▶ EXERCISE DETAILS: Exactly as written, retype all of the records that come next.
- - - -
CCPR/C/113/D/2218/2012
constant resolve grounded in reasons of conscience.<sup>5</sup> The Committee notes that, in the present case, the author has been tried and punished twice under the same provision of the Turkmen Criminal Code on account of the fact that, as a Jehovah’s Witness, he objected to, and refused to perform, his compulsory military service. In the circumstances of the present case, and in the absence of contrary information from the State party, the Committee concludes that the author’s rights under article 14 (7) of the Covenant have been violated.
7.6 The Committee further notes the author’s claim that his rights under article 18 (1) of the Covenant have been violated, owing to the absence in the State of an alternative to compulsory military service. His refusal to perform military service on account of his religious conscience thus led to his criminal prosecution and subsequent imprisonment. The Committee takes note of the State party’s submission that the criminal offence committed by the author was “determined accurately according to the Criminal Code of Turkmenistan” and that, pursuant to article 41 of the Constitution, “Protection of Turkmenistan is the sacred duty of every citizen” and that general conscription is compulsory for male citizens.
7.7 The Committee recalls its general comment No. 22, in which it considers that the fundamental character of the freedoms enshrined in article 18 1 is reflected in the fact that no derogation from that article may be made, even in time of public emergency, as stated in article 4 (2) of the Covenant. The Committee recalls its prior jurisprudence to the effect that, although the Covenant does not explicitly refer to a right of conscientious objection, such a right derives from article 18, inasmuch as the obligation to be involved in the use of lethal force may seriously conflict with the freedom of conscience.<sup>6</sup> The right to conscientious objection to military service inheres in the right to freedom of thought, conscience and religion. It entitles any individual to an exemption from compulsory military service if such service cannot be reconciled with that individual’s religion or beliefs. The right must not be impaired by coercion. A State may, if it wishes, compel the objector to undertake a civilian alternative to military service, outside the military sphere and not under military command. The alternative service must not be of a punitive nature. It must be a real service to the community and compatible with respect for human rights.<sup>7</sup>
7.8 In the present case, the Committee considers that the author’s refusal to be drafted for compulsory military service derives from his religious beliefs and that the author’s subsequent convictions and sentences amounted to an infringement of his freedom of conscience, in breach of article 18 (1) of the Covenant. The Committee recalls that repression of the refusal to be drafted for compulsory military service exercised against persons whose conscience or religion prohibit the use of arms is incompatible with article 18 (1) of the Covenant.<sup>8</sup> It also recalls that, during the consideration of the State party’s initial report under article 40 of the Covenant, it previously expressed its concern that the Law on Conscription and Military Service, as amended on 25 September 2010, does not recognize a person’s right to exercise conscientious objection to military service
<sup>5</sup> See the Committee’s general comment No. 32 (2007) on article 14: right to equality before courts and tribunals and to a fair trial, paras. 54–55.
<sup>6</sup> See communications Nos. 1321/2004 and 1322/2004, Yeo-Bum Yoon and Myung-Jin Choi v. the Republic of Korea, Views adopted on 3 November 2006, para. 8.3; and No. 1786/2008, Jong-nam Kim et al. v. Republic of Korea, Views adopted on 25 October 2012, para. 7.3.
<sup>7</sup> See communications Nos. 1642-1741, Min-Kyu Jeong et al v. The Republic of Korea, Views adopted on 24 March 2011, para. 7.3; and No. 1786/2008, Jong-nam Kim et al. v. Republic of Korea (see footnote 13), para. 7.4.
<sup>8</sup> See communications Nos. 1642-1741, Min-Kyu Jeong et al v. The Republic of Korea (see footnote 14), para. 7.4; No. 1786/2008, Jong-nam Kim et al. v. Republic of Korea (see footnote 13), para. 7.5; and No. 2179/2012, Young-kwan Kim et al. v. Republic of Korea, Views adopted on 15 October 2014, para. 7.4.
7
- - - -
▶ WRITTEN RESPONSE:
CCPR/C/113/D/2218/2012
constant resolve grounded in reasons of conscience.<sup>5</sup> The Committee notes that, in the present case, the author has been tried and punished twice under the same provision of the Turkmen Criminal Code on account of the fact that, as a Jehovah’s Witness, he objected to, and refused to perform, his compulsory military service. In the circumstances of the present case, and in the absence of contrary information from the State party, the Committee concludes that the author’s rights under article 14 (7) of the Covenant have been violated.
7.6 The Committee further notes the author’s claim that his rights under article 18 (1) of the Covenant have been violated, owing to the absence in the State of an alternative to compulsory military service. His refusal to perform military service on account of his religious conscience thus led to his criminal prosecution and subsequent imprisonment. The Committee takes note of the State party’s submission that the criminal offence committed by the author was “determined accurately according to the Criminal Code of Turkmenistan” and that, pursuant to article 41 of the Constitution, “Protection of Turkmenistan is the sacred duty of every citizen” and that general conscription is compulsory for male citizens.
7.7 The Committee recalls its general comment No. 22, in which it considers that the fundamental character of the freedoms enshrined in article 18 1 is reflected in the fact that no derogation from that article may be made, even in time of public emergency, as stated in article 4 (2) of the Covenant. The Committee recalls its prior jurisprudence to the effect that, although the Covenant does not explicitly refer to a right of conscientious objection, such a right derives from article 18, inasmuch as the obligation to be involved in the use of lethal force may seriously conflict with the freedom of conscience.<sup>6</sup> The right to conscientious objection to military service inheres in the right to freedom of thought, conscience and religion. It entitles any individual to an exemption from compulsory military service if such service cannot be reconciled with that individual’s religion or beliefs. The right must not be impaired by coercion. A State may, if it wishes, compel the objector to undertake a civilian alternative to military service, outside the military sphere and not under military command. The alternative service must not be of a punitive nature. It must be a real service to the community and compatible with respect for human rights.<sup>7</sup>
7.8 In the present case, the Committee considers that the author’s refusal to be drafted for compulsory military service derives from his religious beliefs and that the author’s subsequent convictions and sentences amounted to an infringement of his freedom of conscience, in breach of article 18 (1) of the Covenant. The Committee recalls that repression of the refusal to be drafted for compulsory military service exercised against persons whose conscience or religion prohibit the use of arms is incompatible with article 18 (1) of the Covenant.<sup>8</sup> It also recalls that, during the consideration of the State party’s initial report under article 40 of the Covenant, it previously expressed its concern that the Law on Conscription and Military Service, as amended on 25 September 2010, does not recognize a person’s right to exercise conscientious objection to military service
<sup>5</sup> See the Committee’s general comment No. 32 (2007) on article 14: right to equality before courts and tribunals and to a fair trial, paras. 54–55.
<sup>6</sup> See communications Nos. 1321/2004 and 1322/2004, Yeo-Bum Yoon and Myung-Jin Choi v. the Republic of Korea, Views adopted on 3 November 2006, para. 8.3; and No. 1786/2008, Jong-nam Kim et al. v. Republic of Korea, Views adopted on 25 October 2012, para. 7.3.
<sup>7</sup> See communications Nos. 1642-1741, Min-Kyu Jeong et al v. The Republic of Korea, Views adopted on 24 March 2011, para. 7.3; and No. 1786/2008, Jong-nam Kim et al. v. Republic of Korea (see footnote 13), para. 7.4.
<sup>8</sup> See communications Nos. 1642-1741, Min-Kyu Jeong et al v. The Republic of Korea (see footnote 14), para. 7.4; No. 1786/2008, Jong-nam Kim et al. v. Republic of Korea (see footnote 13), para. 7.5; and No. 2179/2012, Young-kwan Kim et al. v. Republic of Korea, Views adopted on 15 October 2014, para. 7.4.
7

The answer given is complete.